Thursday 18 November 2010

Testing whether we are liked

I've noted before that, for our wedding back in 2002, Susan and I decided against sending out A and B list wedding invitations. Standard drill in the US, for my NZ readers, is to have a biggish wedding. First you send invitations to the A list, see how many reply, then see how much space you have to send invitations to folks on the B list. We didn't want to do that. Instead, we assigned probabilities to each invited guest's attendance and sent out invitations such that the expected number of attendees matched the capacity of the venue. Risky play? Sure. So long as we weren't biased in our guess, we'd be fine on average. But this was a one-shot event and we had no clue about the variance of our estimates. But it all worked out. 225 invites turned into 125 positive replies. We had capacity for 125. All was good.

But we were briefly terrified. The 75% probability folks turned into acceptances a lot faster than the lower probability folks turned into rejections. Excel recalculated the expected number of guests as we updated our estimates with outcomes. I think it touched 170 briefly. And then came the late declines, and all worked perfectly.

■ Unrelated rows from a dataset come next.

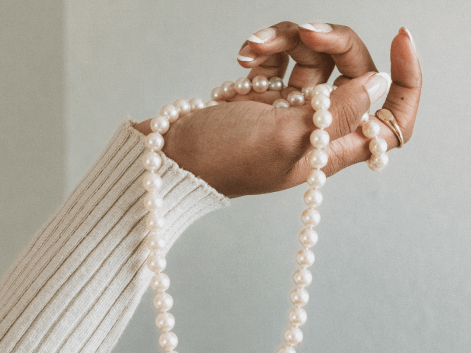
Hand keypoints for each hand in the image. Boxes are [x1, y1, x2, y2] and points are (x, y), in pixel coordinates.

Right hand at [134, 22, 421, 197]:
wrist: (176, 156)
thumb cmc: (223, 159)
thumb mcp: (283, 138)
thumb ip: (335, 113)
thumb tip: (377, 83)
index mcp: (331, 147)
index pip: (392, 121)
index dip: (407, 82)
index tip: (400, 40)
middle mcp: (318, 127)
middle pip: (352, 71)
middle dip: (331, 42)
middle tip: (303, 32)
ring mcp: (292, 108)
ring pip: (313, 57)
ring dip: (286, 41)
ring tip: (252, 46)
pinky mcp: (268, 93)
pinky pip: (283, 59)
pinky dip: (266, 50)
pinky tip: (244, 55)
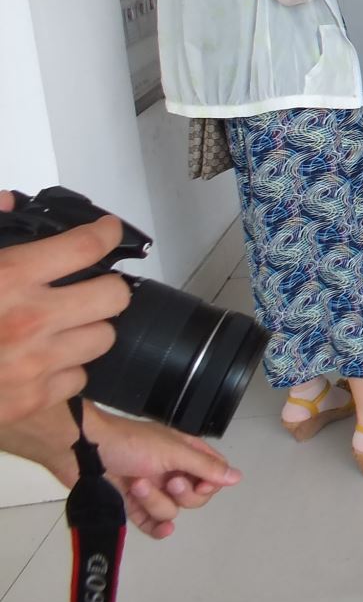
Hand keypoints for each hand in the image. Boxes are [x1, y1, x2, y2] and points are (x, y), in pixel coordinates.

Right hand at [0, 205, 129, 423]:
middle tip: (88, 286)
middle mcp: (29, 320)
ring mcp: (34, 364)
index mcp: (8, 278)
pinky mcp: (31, 400)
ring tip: (62, 326)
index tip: (107, 232)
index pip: (85, 247)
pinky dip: (65, 370)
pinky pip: (78, 378)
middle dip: (104, 287)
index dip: (105, 234)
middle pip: (113, 296)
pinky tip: (42, 361)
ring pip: (103, 338)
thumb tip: (10, 201)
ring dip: (87, 329)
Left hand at [79, 407, 240, 538]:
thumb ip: (204, 467)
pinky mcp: (132, 505)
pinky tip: (161, 531)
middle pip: (195, 497)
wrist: (83, 450)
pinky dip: (155, 527)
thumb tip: (237, 477)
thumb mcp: (172, 451)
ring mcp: (152, 489)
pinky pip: (151, 523)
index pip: (212, 474)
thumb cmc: (132, 444)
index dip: (210, 483)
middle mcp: (173, 471)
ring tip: (136, 485)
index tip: (199, 483)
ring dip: (155, 501)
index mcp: (186, 452)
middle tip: (167, 481)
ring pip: (171, 510)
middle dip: (181, 494)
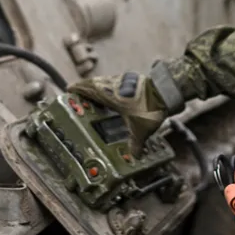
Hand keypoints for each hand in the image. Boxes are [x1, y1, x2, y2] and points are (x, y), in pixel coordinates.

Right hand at [68, 67, 182, 153]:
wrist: (166, 90)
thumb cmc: (148, 106)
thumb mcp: (140, 129)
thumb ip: (136, 143)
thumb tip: (135, 154)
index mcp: (108, 94)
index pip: (86, 88)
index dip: (76, 88)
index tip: (68, 89)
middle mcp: (113, 85)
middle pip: (94, 84)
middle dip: (86, 89)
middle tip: (81, 96)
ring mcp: (123, 80)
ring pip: (105, 82)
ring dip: (99, 88)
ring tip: (97, 98)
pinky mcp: (133, 80)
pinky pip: (116, 83)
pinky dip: (112, 89)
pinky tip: (116, 98)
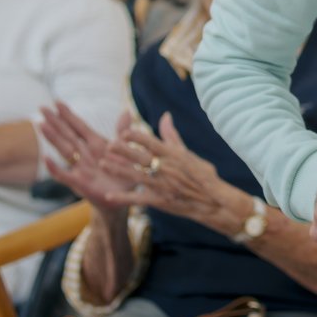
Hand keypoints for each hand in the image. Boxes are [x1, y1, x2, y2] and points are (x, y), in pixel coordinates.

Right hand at [40, 104, 137, 211]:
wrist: (124, 198)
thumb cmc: (124, 174)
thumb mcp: (126, 151)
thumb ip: (123, 132)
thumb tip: (126, 111)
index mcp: (96, 145)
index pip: (80, 126)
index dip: (69, 115)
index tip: (57, 101)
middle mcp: (85, 154)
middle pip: (68, 134)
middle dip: (55, 121)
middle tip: (42, 107)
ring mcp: (81, 168)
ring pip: (64, 150)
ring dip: (52, 138)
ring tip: (41, 125)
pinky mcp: (80, 183)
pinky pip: (64, 175)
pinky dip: (55, 167)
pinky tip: (46, 158)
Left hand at [109, 114, 232, 227]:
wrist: (213, 201)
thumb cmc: (203, 175)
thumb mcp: (188, 153)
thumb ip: (172, 136)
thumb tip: (165, 116)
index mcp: (173, 155)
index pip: (152, 143)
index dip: (137, 137)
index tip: (124, 132)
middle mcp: (166, 168)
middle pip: (141, 157)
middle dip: (123, 151)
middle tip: (108, 146)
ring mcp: (162, 185)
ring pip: (135, 176)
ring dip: (118, 170)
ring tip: (102, 164)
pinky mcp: (160, 201)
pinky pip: (138, 199)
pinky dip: (123, 198)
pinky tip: (109, 196)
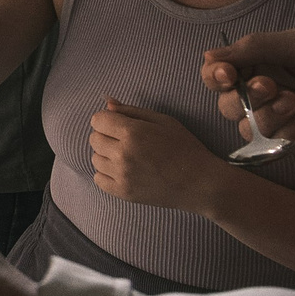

Jeff Ely says that this is because people like us (or, more likely, like Susan).
An invitation is an option that can be exercised at any time before the date of the party. The people who did not respond immediately are waiting to decide whether to exercise the option. If she’s a true friend then this is because she has a potential conflict that would prevent her attending. She is waiting and hoping to avoid that conflict. When she is sure there is no conflict she will say yes.

The other people are hoping for an excuse not to come. Once they get a better offer, manage to schedule a conflicting business trip, or otherwise commit themselves, they will send their regrets.

In both cases, when the party is imminent, the option value of waiting is gone. Those who want to come but haven’t gotten out of their conflict give up and send their regrets. Those who hoped to get out of it but failed to come up with a believable excuse give up and accept.

So, a simple measure of how much your friends like you is the proportion of acceptances that arrive in the final days. Lots of acceptances means you better set aside a few extra drinks for yourself.
Our acceptances came early; the rejections, worryingly late. And so Ely's test suggests that folks liked us. Excellent.